From Hall of Famers Connie Mack to Joe Torre and current World Series winning managers Mike Scioscia and Bruce Bochy, there is the link to that special position–catcher. He sees the whole field while calling the pitches, no place on the diamond is a player more involved in every pitch of the game. Maybe that’s why these men and others have become great field generals after their playing career.


Anthony Marnell III was a talented enough catcher to be drafted out of high school by the Baltimore Orioles. He elected to play for the University of Arizona then signed with the San Diego Padres, where he had a brief minor league career. The newest member of the Nevada State Athletic Commission isn’t quick to agree with the theory that catchers seem to see the whole field better, be it sports or his successful business career in software and hotels.

As he sits at a restaurant in his M Resort off the Vegas Strip, he does offer some thoughts on the new rule limiting catchers blocking the plate in an effort to reduce injuries. “One game, one play shouldn’t change a career or life. Now old school guys don’t feel that way,” he laughs.

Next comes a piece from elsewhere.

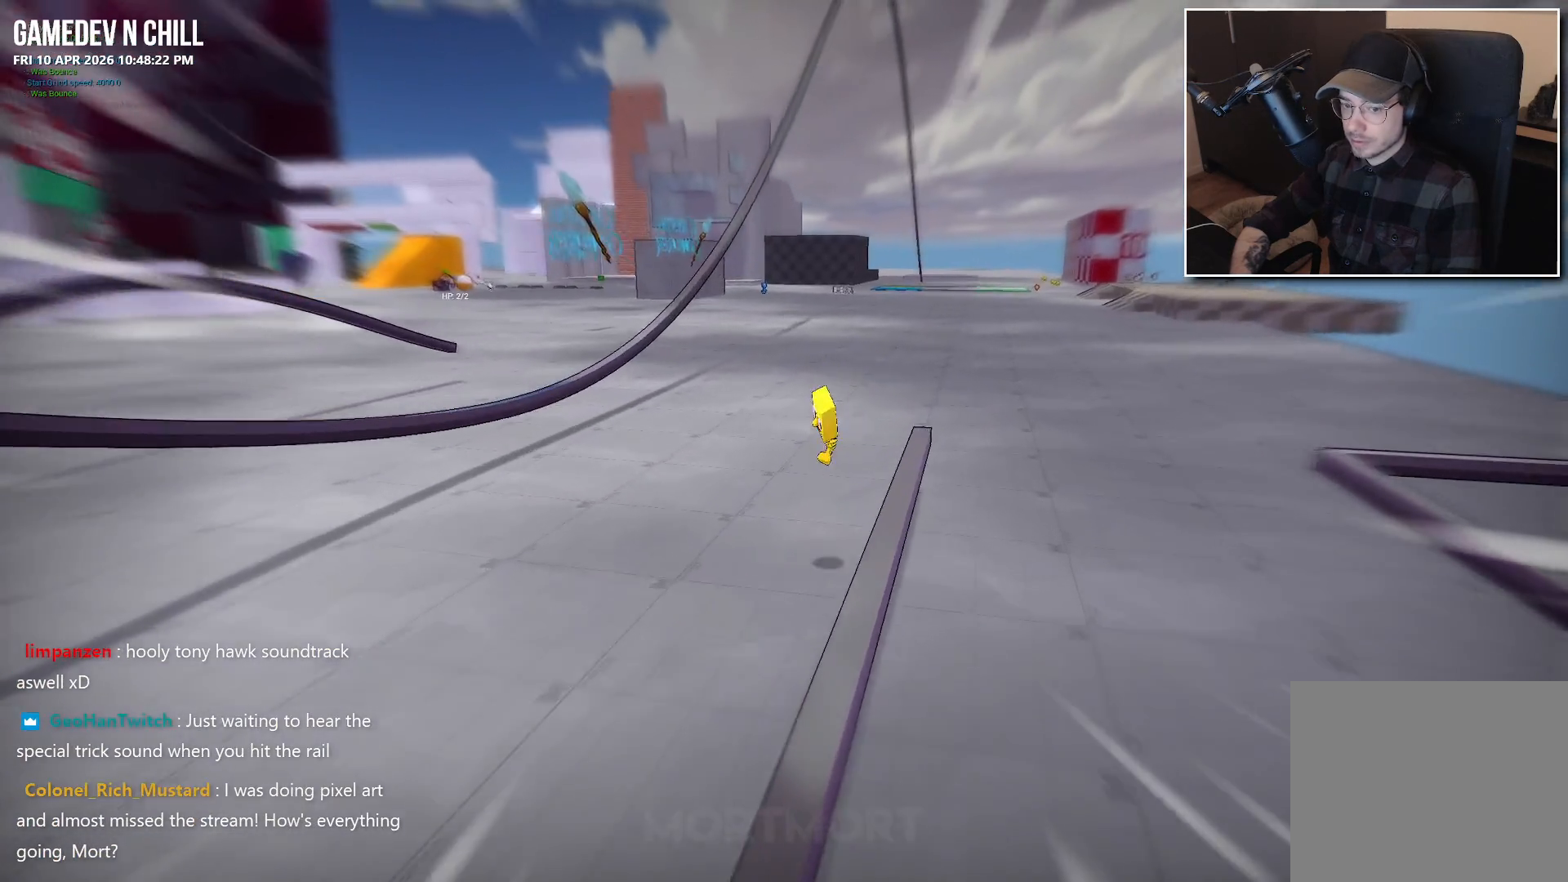
{"buttons": [], "left_stick": "center", "right_stick": "left", "events": [[50, "left_stick", "down"], [50, "right_stick", "up-left"], [300, "right_stick", "left"], [417, "left_stick", "center"]]}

Marnell is now in a group known for being old school, he was appointed to the Commission by Governor Brian Sandoval in March replacing the late TJ Day. It was a series of curveballs coming at him from the start; the suspension of Chael Sonnen for two years for failing another drug test and the inexplicable case of Wanderlai Silva who avoided a random test and now is taking the NSAC to court.

“I was surprised by the PED use in MMA. I played baseball (1990’s) when it (Performance Enhancing Drugs) was becoming prevalent and it has taken awhile for baseball to change that, get it under control. Because I do come from a different sports background, I understand how something can get out of control fast. And we all want to change that.”

One of the ways the candid Marnell sees the role of the Commission, is through more random testing that he says is “coming like a freight train,” and he’s optimistic because “the fight organizations are on board. They don’t want a fighter popped a few weeks out, not good for them, the fans, anyone.”

He also, perhaps again because of his days in baseball, has empathy for some who are PED users. “I think there are exceptions, people make mistakes. In addition to punishing I also think we will look into helping those who might have a problem.”

He isn’t opposed to more transparency from the Commission in carving out clear explanations as warnings and guidelines for violators , even a “three strikes” policy that other sports have used.

Marnell is a welcome fresh approach to a Commission that was growing stale, but he is a team player noting “I am only one of the commissioners,” adding how he was happy to discover ” The close knit family environment” of all involved with governing combative sports. “I wish everyone could see how everyone, judges, referees, commissioners meet for an hour or more after every event, breaking down each round. It’s about the safety of the fighters, the integrity of the sport.”

It’s about seeing the whole field, and Marnell has a keen eye toward the future.